La ville compacte pour tous est une donnée écologique incontournable et urgente. Elle peut créer des situations conflictuelles si les individus n’échangent pas ensemble, tout comme offrir de belles opportunités de ville accueillante. L’urbanisme collaboratif peut réunir les intérêts de tous par la participation de chacun. Désormais, ce n’est plus une option, c’est une nécessité.

Olivier Leclercq, Architecte (AIR architectures), responsable associatif (Actes&Cités), Conseiller à l’Ordre des Architectes d’Ile de France

[1] Source DRIHL IF
[2] Source Rapport 2016 de la Fondation Abbé Pierre.

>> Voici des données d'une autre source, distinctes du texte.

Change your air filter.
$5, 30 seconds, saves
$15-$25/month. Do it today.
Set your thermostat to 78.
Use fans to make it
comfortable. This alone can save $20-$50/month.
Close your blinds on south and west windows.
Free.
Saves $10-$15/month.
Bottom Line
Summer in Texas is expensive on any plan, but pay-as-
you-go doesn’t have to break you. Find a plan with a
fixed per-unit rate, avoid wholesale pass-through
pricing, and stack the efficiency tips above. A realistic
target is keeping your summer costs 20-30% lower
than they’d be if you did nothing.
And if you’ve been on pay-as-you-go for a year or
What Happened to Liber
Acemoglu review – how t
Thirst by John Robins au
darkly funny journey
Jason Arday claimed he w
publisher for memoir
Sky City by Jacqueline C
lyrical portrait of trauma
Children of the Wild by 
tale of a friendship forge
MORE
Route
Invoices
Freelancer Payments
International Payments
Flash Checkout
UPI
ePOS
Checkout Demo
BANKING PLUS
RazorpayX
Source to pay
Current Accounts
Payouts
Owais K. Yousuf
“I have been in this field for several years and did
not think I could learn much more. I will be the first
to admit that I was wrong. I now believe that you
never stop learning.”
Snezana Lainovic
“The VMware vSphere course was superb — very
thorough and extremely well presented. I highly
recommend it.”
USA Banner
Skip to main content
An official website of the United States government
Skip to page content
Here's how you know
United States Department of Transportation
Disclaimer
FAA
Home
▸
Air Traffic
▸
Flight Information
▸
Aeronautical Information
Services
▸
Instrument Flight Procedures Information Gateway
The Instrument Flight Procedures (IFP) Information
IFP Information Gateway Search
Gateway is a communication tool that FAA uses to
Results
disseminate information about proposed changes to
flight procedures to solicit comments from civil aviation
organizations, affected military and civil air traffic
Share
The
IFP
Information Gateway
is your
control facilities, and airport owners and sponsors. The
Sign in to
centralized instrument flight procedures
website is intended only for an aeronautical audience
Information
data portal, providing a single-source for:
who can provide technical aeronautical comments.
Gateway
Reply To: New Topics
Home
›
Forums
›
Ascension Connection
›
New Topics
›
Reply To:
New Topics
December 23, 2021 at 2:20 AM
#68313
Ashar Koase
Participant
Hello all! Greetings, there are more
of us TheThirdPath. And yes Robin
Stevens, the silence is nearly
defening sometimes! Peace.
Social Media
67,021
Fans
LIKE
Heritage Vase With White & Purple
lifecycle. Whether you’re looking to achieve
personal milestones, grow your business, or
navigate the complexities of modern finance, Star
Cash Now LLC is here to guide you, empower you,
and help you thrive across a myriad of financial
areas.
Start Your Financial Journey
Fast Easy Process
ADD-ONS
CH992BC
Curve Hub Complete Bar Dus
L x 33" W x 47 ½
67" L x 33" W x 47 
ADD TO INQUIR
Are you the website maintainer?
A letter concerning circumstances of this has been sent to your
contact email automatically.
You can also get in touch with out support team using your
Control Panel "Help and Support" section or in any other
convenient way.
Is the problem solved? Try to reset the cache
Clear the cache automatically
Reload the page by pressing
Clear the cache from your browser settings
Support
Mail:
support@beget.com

[3] CivicWise est une communauté ouverte qui a pour but de développer l’engagement citoyen en développant l’urbanisme collaboratif et en promouvant l’innovation civique.
[4] Application pour professionnels et société civile au profit des projets urbains www.unlimitedcities.org
[5] De l’anglicisme « Empowerment » : appropriation ou réappropriation de son pouvoir.